The data processing module converts an ASE trajectory file into the DeepMD .npy format required for MLIP training. Frames are randomly split into training and validation sets using a configurable ratio.

The processed data is written to two subdirectories inside data_dir:

data_dir/
├── training_data/      # DeepMD npy sets for training
└── validation_data/    # DeepMD npy sets for validation

Usage

get_data is called automatically by SPARC during the training step. The relevant options are set under mlip_setup in input.yaml:

mlip_setup:
  data_dir: "Training_Data"   # Output directory for processed data
  skip_min: 0                 # Skip first N frames
  skip_max: null              # Skip frames beyond this index (null = keep all)
  train_ratio: 0.8            # Training fraction — rest goes to validation
  seed: 42                    # Random seed for reproducible split

Train / Validation Split

Given n_frames remaining after applying skip_min / skip_max:

n_train = int(n_frames × train_ratio)
n_val   = n_frames − n_train

n_val frame indices are drawn randomly (seeded by seed); the remaining indices form the training set. Setting seed to a fixed value produces a reproducible split across runs.

Parameter	Default	Description
`train_ratio`	`0.8`	Fraction of frames for training.

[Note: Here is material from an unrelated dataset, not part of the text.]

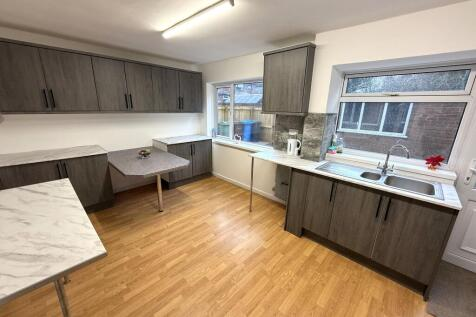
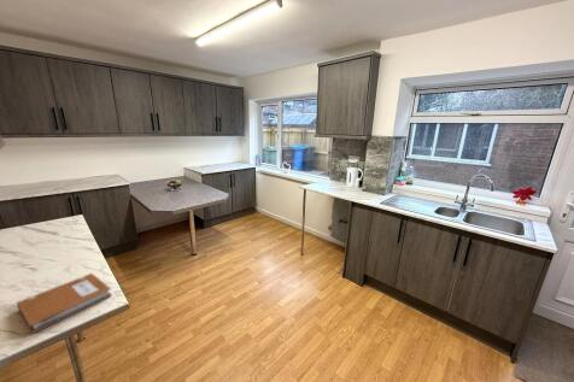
+ notebook [16,272,113,335]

Must be in `(0.0, 1.0)`.
`seed`	`42`	NumPy random seed for the validation index draw.
`skip_min`	`0`	Number of frames to skip from the start of the trajectory.
`skip_max`	`null`	Skip frames from this index onward (`null` keeps all frames).

Module Contents

Data processing module for converting ASE trajectories to DeepMD format.

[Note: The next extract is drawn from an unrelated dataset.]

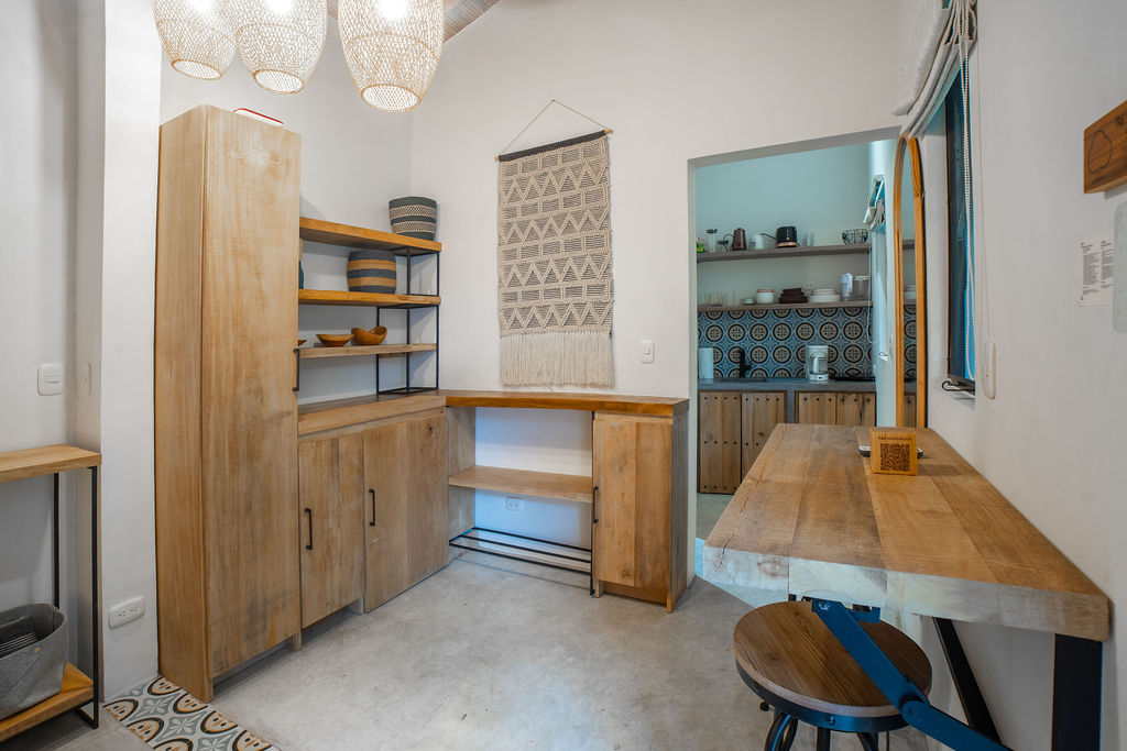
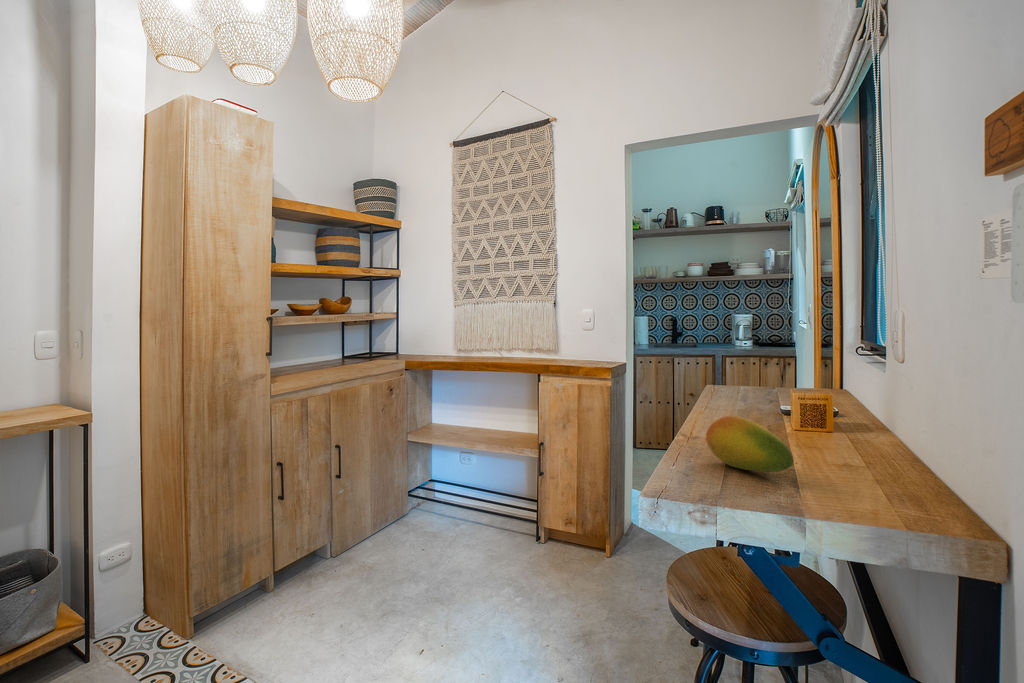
+ fruit [705,415,795,473]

sparc.src.data_processing.get_data(ase_traj='AseMD.traj', dir_name='Dataset', skip_min=0, skip_max=None, seed=42, train_ratio=0.8)[source]

Process an ASE trajectory file and split the data into training and validation datasets.

Parameters:

ase_traj (str) – ASE trajectory file name (default: ‘AseMD.traj’)
dir_name (str) – Path to the directory for saving training and validation datasets
skip_min (int) – Skip the first n frames
skip_max (Optional[int]) – Skip the last n frames (default: None)
seed (int) – Random seed for reproducible train/validation split (default: 42)
train_ratio (float) – Fraction of frames used for training; remainder goes to validation (default: 0.8, i.e. 80 % training / 20 % validation)

Return type:

None

Raises:

FileNotFoundError – If trajectory file does not exist
ValueError – If trajectory is empty or invalid

Reference

See dpdata for details on the DeepMD npy format.